Making Every Word Count

If you’re like me, you’ve wasted time taking online quizzes like the one my friend challenged me to take: Name the 100 most frequently used English words in five minutes. (I got 45.)

You could waste all the time you’d like, as Top 100 word lists abound. Word-frequency rankings are part — albeit just a sliver — of the vast output from studies of language corpora, or large collections of written and sometimes spoken text. Researchers parse such data to help make sense of our ever-evolving language.

But the results of these rankings differ widely. Taking a snapshot of English in all its diverse incarnations is devilishly tricky and expensive. Computers and the Internet can make research simpler. But they also add to the challenge because they can distort language patterns.

Tension between size, cost and representativeness runs through all corpus research, raising questions about its quantitative findings. Transcripts of university lectures and television programs are favored sources for spoken language, but they can differ markedly from private chatter. And speech, in general, diverges from writing. “People don’t say ‘yes’ anymore in interviews,” Alison Duguid, a linguist at the University of Siena, Italy, offers by way of example. “They say ‘absolutely.'”

English can look very different, when viewed through different prisms. “The” is the universal ranking champion, but “be” might place second or 22nd, depending on whether all conjugations, such as “is” and “was,” get counted. “I” was the most commonly used word in 11,700 10-minute conversations recorded in 2002 and 2003. It appeared 984,359 times, according to David Graff, the lead programmer analyst for the Linguistic Data Consortium at the University of Pennsylvania, which maintains corpora. “You” was runner-up, appearing 702,941 times.

In a collection of newspaper articles from the same time period, “I” ranked 30th and “you” ranked 43rd. “Yeah,” “um,” “uh” and “uh-huh” also made the Top 100 in conversations, but not in newspapers.

The proper construction of corpora matters to a lot of people.
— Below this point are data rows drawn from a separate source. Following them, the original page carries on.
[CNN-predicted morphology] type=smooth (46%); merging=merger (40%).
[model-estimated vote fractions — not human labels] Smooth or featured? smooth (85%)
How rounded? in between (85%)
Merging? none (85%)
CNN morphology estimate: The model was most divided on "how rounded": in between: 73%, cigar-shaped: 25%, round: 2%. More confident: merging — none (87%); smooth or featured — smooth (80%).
Dictionary publishers use corpora to determine the most-common definitions for versatile words. Literature researchers need them to compare the work of a given author with the norms for language. Linguists use them to track the introduction of new words (“Facebook”) and the diminution of older ones (“britches”).

Microsoft uses corpora to help correct misspellings in its Word software. It has licensed over one trillion words of English text in each of the past two years, and bolsters its collection with emails exchanged on its Hotmail program, with identifying details removed, according to a spokeswoman. “Text corpora is the lifeblood of most of our development and testing processes,” says Mike Calcagno, general manager of the Microsoft group that manages Word.
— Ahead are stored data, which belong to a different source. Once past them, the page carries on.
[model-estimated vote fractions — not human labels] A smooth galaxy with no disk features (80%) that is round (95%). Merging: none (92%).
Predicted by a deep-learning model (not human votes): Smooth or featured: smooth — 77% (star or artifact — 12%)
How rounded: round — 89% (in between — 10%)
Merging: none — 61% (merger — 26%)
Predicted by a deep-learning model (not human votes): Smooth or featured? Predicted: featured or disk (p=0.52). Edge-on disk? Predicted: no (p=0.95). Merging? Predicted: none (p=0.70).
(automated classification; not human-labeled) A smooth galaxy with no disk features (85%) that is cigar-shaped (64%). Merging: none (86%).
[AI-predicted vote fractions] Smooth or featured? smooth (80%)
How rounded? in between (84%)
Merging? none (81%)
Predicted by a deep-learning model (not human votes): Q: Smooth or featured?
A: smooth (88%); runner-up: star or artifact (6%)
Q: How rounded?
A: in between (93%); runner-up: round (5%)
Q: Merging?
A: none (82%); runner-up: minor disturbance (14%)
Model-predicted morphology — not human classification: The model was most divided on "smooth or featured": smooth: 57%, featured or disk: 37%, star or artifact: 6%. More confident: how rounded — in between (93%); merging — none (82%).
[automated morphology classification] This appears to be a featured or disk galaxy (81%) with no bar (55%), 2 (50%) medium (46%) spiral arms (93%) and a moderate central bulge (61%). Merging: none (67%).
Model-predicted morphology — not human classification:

Computers have spawned a burst of activity in the field. But even computers don’t suffice for the daunting task of word collecting and counting. Brown University’s one-million-word corpus was considered adequate in the 1960s. Today, the 100-million-word British National Corpus is considered small — and dated — because it preceded the Internet era, and other sources of new language.

It’s easy to build bigger collections using the Web, but that gives short shrift to genres that don’t often make it online, notably fiction. It also ignores spoken words, which are underrepresented in corpora because they are so much harder and more expensive to collect.

Without enough spoken-language data, subtleties may not emerge. “The word ‘rife’ only occurs in negative contexts,” says Anne O’Keeffe, a linguist at Mary Immaculate College, the University of Limerick, Ireland. “We are never rife with money,” despite that affliction’s appeal.

In assembling the British National Corpus, it cost the same to collect 10 million spoken words as to collect 50 million in written text, says Lou Burnard. He worked in the early 1990s on building the corpus, which included the recorded conversations of 200 Britons. “It would be great to do another BNC, but we don’t have the funding,” he adds.

The intended American counterpart to the BNC has similar problems. The American National Corpus, an array of text including the 9/11 Commission Report and Berlitz travel guides, contains a mere 22 million words.

This newspaper is remembered fondly by linguists for donating a large chunk of its archives in the late 1980s and early 1990s for corpus research. The Wall Street Journal’s oeuvre was an imperfect representation of English, however. For one thing, the financial sense of “stock” predominated over meanings tied to livestock and soup.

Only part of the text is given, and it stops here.